Work to complete:
Would you mind restating all of the records word for word, skipping the pictures?

Data:
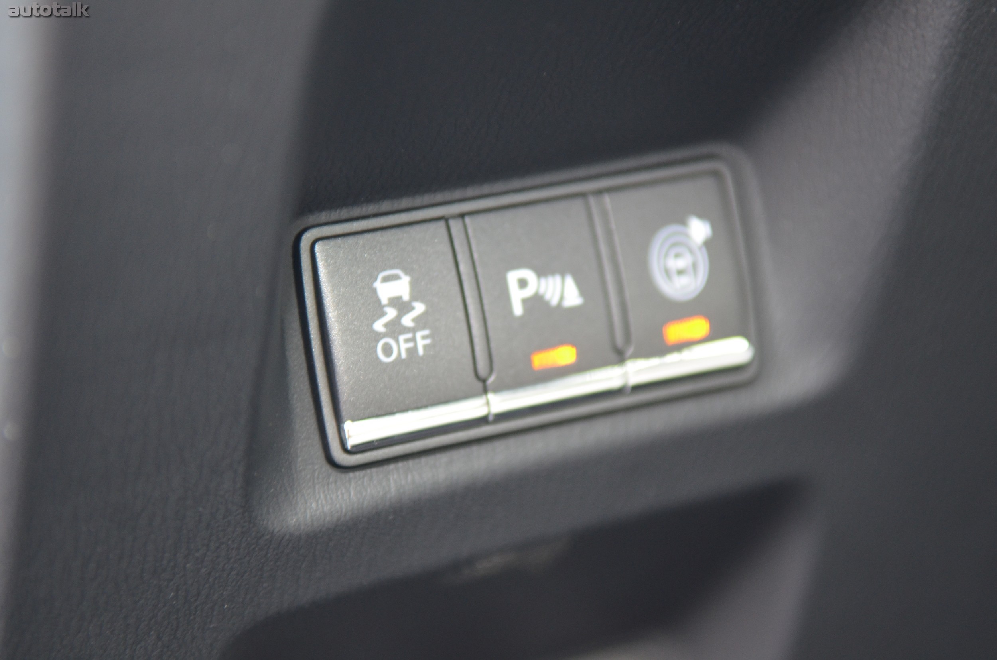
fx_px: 2280
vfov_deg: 16.5
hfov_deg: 24.7
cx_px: 498
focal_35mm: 82
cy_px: 330
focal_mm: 55
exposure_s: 1/60
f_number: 2.8
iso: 800
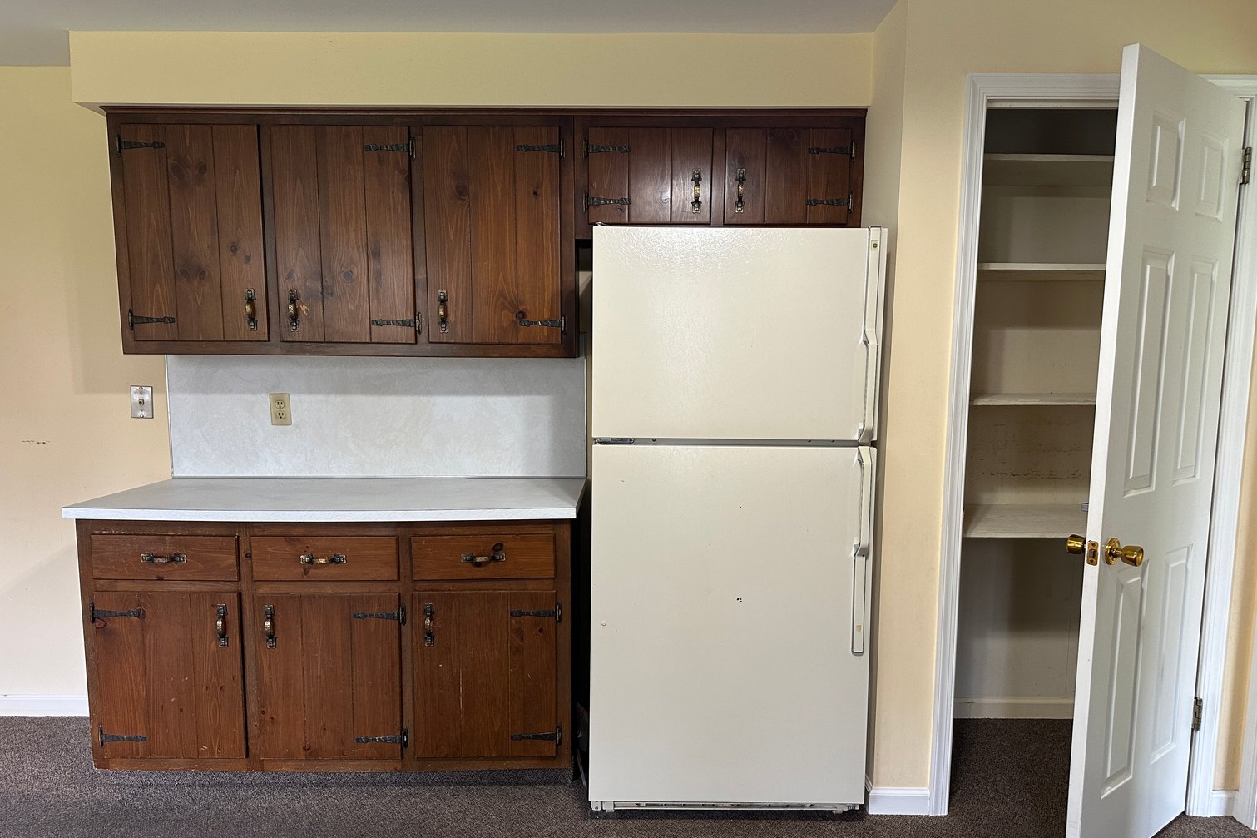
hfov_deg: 71.5
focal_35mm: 25
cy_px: 467
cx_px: 628
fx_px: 873
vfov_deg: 51.2
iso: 200
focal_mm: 6.86
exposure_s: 1/60
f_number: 1.78
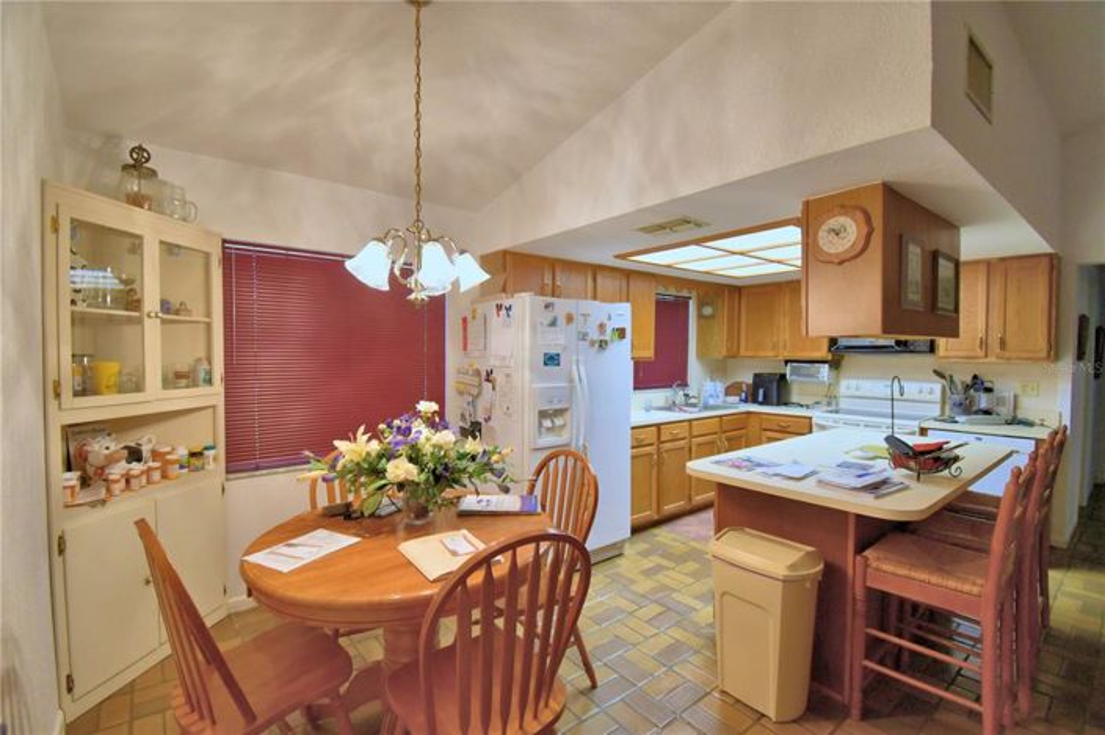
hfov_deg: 100.4
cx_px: 552
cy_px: 368
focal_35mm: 15
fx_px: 460
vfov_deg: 77.2
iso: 400
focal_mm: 10
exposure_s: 1/40
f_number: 4.5
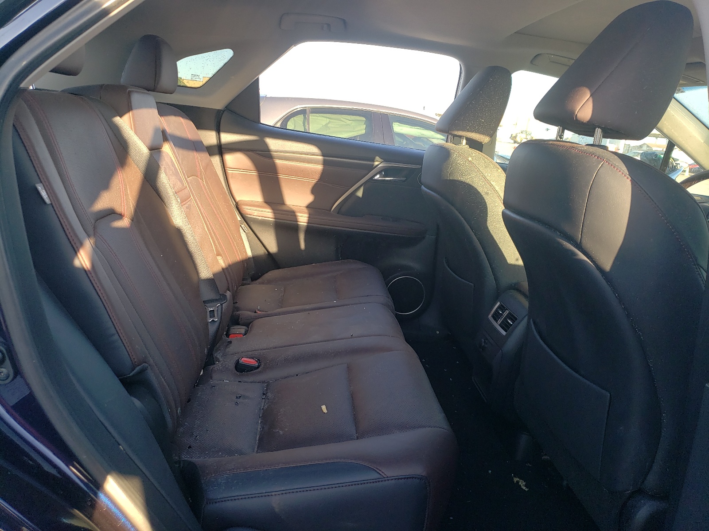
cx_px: 354
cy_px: 266
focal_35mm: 26
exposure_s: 1/294
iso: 50
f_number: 1.5
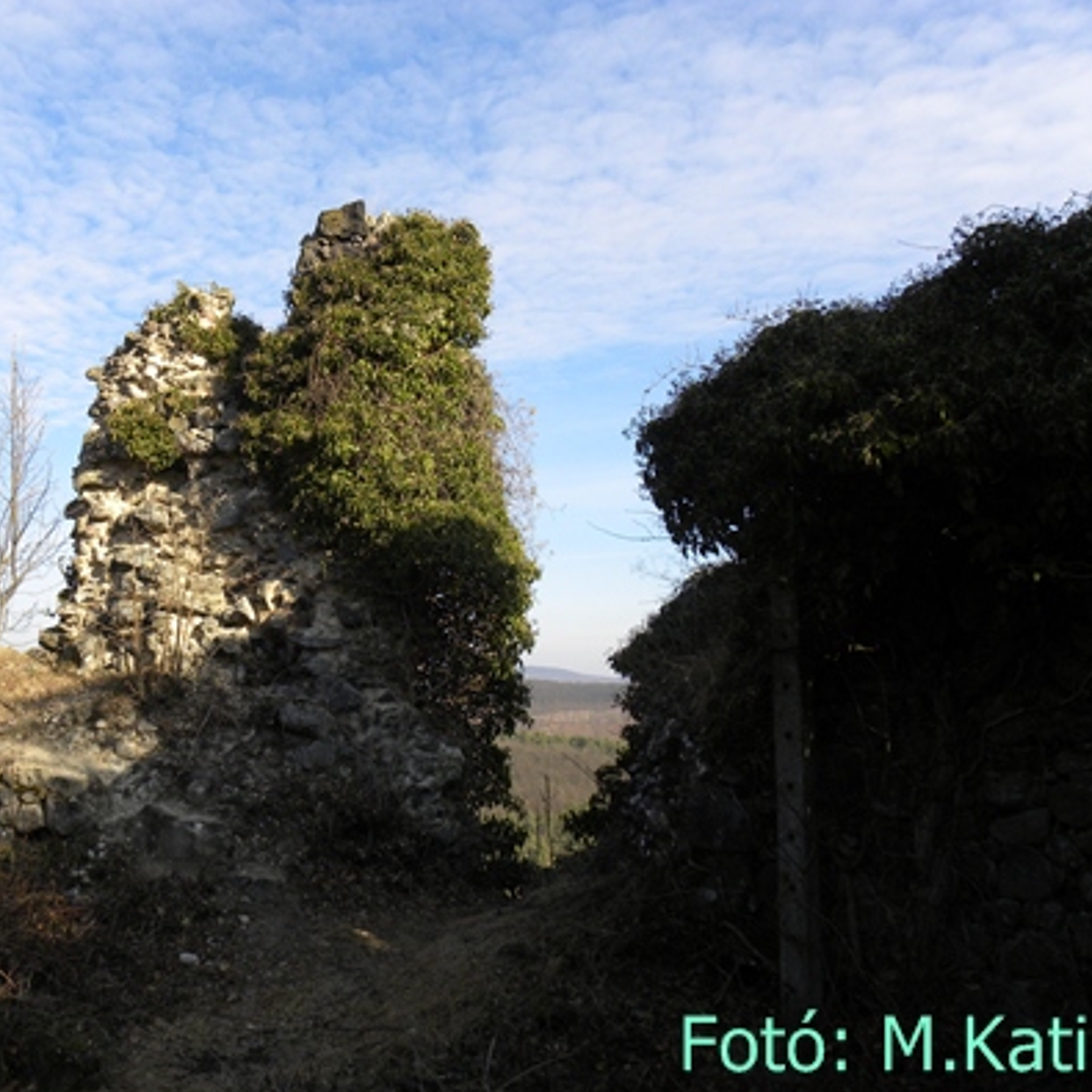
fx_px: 1106
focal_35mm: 31
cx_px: 377
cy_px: 547
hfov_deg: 51.7
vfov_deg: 52.5
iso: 100
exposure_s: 1/268
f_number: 5.6
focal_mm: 4.6
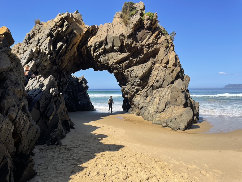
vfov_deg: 53.1
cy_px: 91
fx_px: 182
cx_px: 121
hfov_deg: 67.3
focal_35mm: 26
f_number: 1.6
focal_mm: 4.2
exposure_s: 1/3300
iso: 32
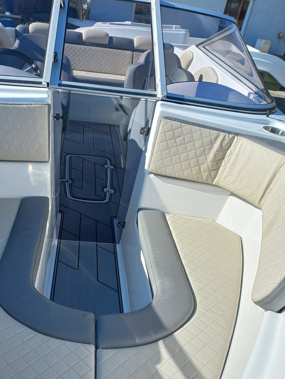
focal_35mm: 34
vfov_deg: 53.5
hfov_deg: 41.3
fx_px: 373
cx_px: 98
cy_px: 231
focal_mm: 4.6
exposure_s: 1/457
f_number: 1.8
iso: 25
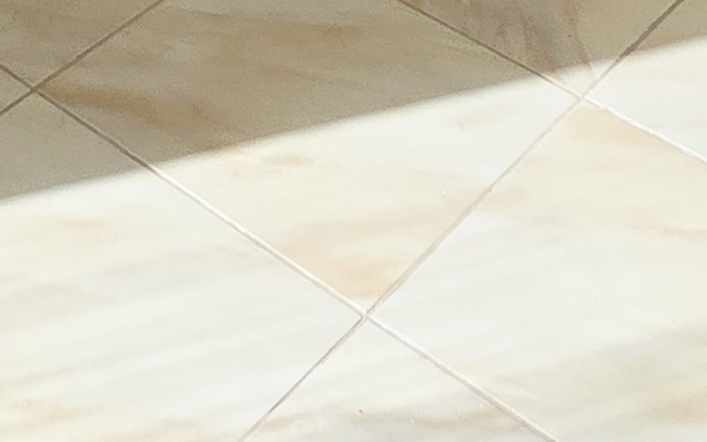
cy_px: -1064
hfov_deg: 22.7
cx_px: -39
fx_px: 1676
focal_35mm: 87
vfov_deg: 9.5
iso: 50
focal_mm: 2.2
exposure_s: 1/1610
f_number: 2.2
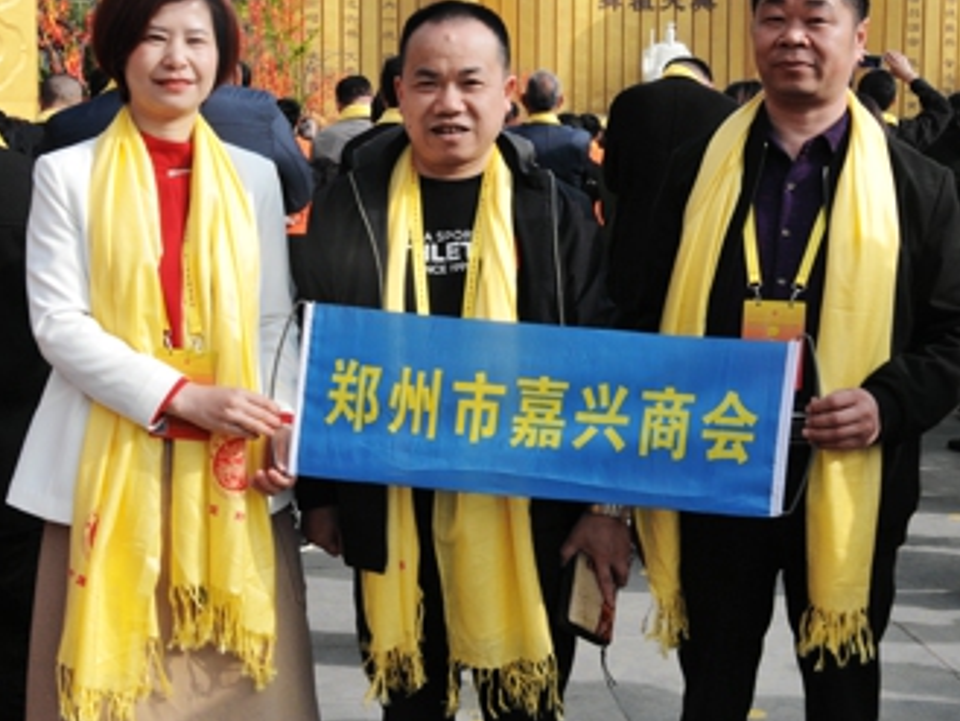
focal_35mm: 53
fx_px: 1470
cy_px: 279
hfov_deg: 36.2
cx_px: 496
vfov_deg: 27.5
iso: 640
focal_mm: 22
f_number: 11
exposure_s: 1/500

Exercise solution:
fx_px: 2280
vfov_deg: 16.5
hfov_deg: 24.7
cx_px: 498
focal_35mm: 82
cy_px: 330
focal_mm: 55
exposure_s: 1/60
f_number: 2.8
iso: 800
hfov_deg: 71.5
focal_35mm: 25
cy_px: 467
cx_px: 628
fx_px: 873
vfov_deg: 51.2
iso: 200
focal_mm: 6.86
exposure_s: 1/60
f_number: 1.78
hfov_deg: 100.4
cx_px: 552
cy_px: 368
focal_35mm: 15
fx_px: 460
vfov_deg: 77.2
iso: 400
focal_mm: 10
exposure_s: 1/40
f_number: 4.5
cx_px: 354
cy_px: 266
focal_35mm: 26
exposure_s: 1/294
iso: 50
f_number: 1.5
fx_px: 1106
focal_35mm: 31
cx_px: 377
cy_px: 547
hfov_deg: 51.7
vfov_deg: 52.5
iso: 100
exposure_s: 1/268
f_number: 5.6
focal_mm: 4.6
vfov_deg: 53.1
cy_px: 91
fx_px: 182
cx_px: 121
hfov_deg: 67.3
focal_35mm: 26
f_number: 1.6
focal_mm: 4.2
exposure_s: 1/3300
iso: 32
focal_35mm: 34
vfov_deg: 53.5
hfov_deg: 41.3
fx_px: 373
cx_px: 98
cy_px: 231
focal_mm: 4.6
exposure_s: 1/457
f_number: 1.8
iso: 25
cy_px: -1064
hfov_deg: 22.7
cx_px: -39
fx_px: 1676
focal_35mm: 87
vfov_deg: 9.5
iso: 50
focal_mm: 2.2
exposure_s: 1/1610
f_number: 2.2
focal_35mm: 53
fx_px: 1470
cy_px: 279
hfov_deg: 36.2
cx_px: 496
vfov_deg: 27.5
iso: 640
focal_mm: 22
f_number: 11
exposure_s: 1/500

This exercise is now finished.